Usage: phylo_constraints(traits, phylo.tree, label.info, nreps, plots, cores)
Arguments:
traits Trait data (standardised if fuzzy - see Chevenet et al. 1994) with taxa as rows and trait modalities as columns. The first column should contain the short name for each taxon. Trait category and modality names should be separated by a period in the column names, i.e. "category.modality"
phylo.tree Phylogenetic tree in NEXUS format. Function assumes that each taxon in traits may correspond zero, one or multiple tips in phylo.tree
label.info Data frame relating tip labels to unique species short names in traits (NB: As a minumum this should include columns named "short.name" and "tip.label", which rows corresponding to all tip labels in the phylogenetic tree)
n.reps Number of replicate samples to take from the full phylogenetic tree (integer). Suggest nreps>=100 for trait data which includes taxa assigned at a coarse taxonomic resolution (e.g. order, family)
plots (optional) Return plots of p values and correlograms (logical). Defaults to TRUE. If TRUE, function outputs two pdfs to the working directory: ("Phylosignal p values.pdf") a boxplot of pvalues per trait category; ("Phylosignal correlations.pdf") correlograms of cumulative phylogenetic correlations per trait category
cores (optional) Number of cores for computing phylogenetic signal (integer). Defaults to 1
Value: A list containing two data frames: (1) sample means, standard deviations, minima and maxima of p values for each trait category from phyloSignal function (phylosignal package); (2) means and 95% confidence intervals of phylogenetic signals at 100 regular intervals of phylogenetic distance, as well as the null correlation (Moran's I)
Description: Function to sample spatial gradients in taxonomic and trait structure using gradient forests
Usage: spatial_gradient(taxa.names, traits, alt, file.path, n, k, ncores)
Arguments:
taxa.names Names for the taxa to be included in the analysis. These names must match filenames (without file extension) of the SDM rasters contained in file.path
traits Trait data (standardised if fuzzy - see Chevenet et al. 1994) with taxa as rows and trait modalities as columns.
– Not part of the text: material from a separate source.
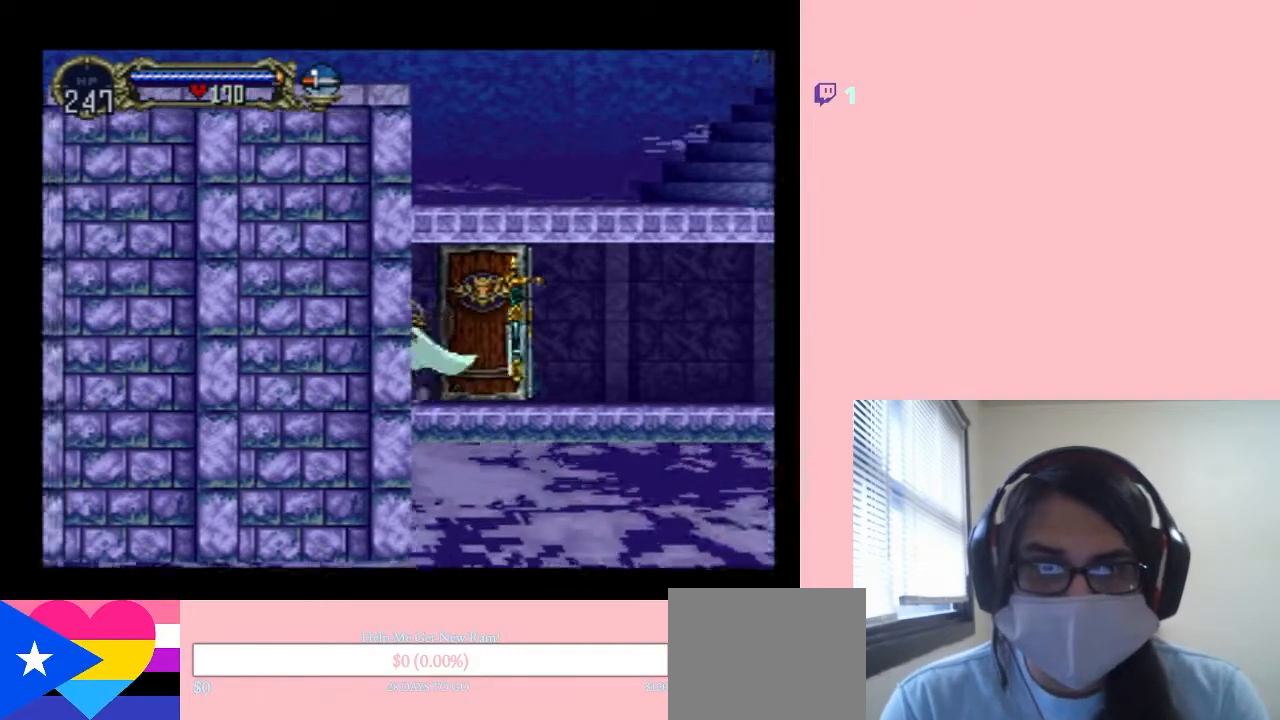
{"dt_ms": 500, "buttons": ["DPAD_LEFT"], "left_stick": "center", "right_stick": "center", "events": []}
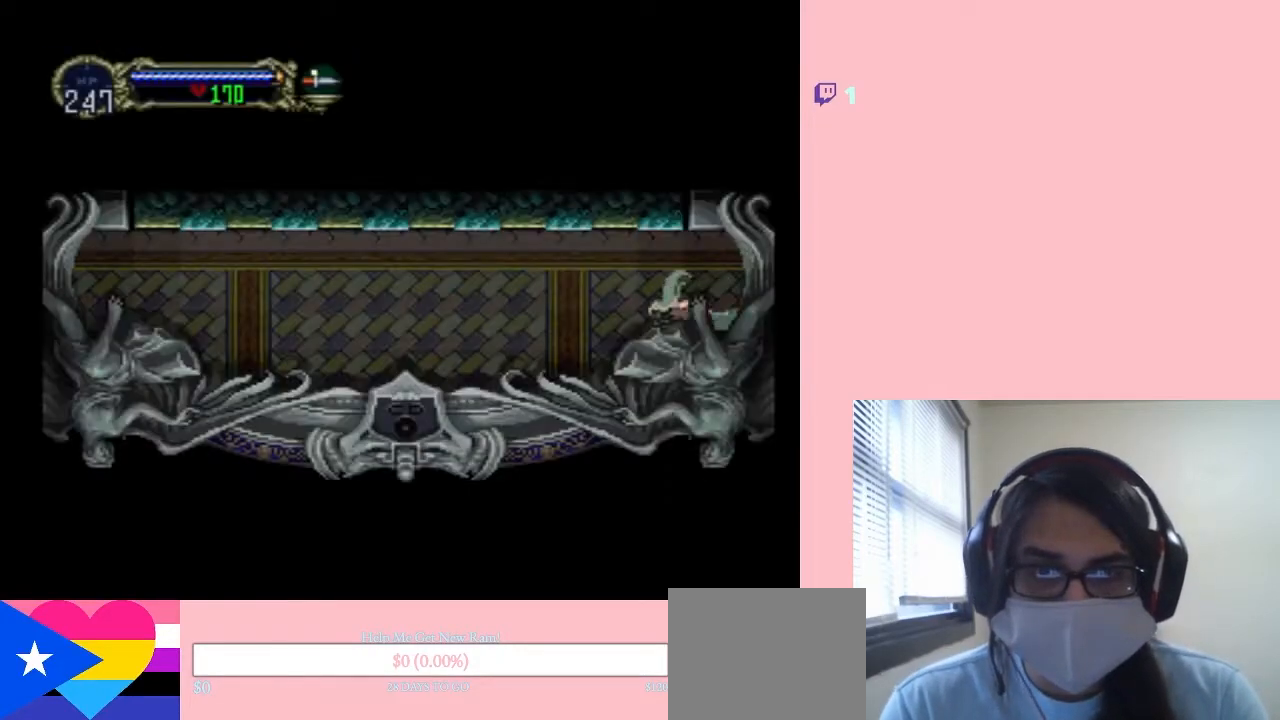
{"dt_ms": 500, "buttons": ["DPAD_LEFT"], "left_stick": "center", "right_stick": "center", "events": []}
The first column should contain the name for each taxon, which should match exactly the names in taxa.names. Trait category and modality names should be separated by a period in the column names, i.e. "category.modality"
alt Altitude (raster) with the same resolution, extent and origin of SDM rasters for each taxon
file.path File path to SDM rasters for each taxon. Must all be of the same resolution, extent and origin of alt
n Number of grid cells to select per sample. Suggest n>=1000 e.g. at 100 m resolution and continental extent
k Number of times to sample n grid cells. Suggest k>=1000
ncores (optional) Number of cores to use for parallel processing. Defaults to 1
Value: A list of dataframes: means and standard deviations for the turnover functions along eastings, northings and altitude for both taxonomic structure and trait structure, the overall goodness-of-fit for taxonomic and trait models, and the goodness-of-fit per taxon and per trait.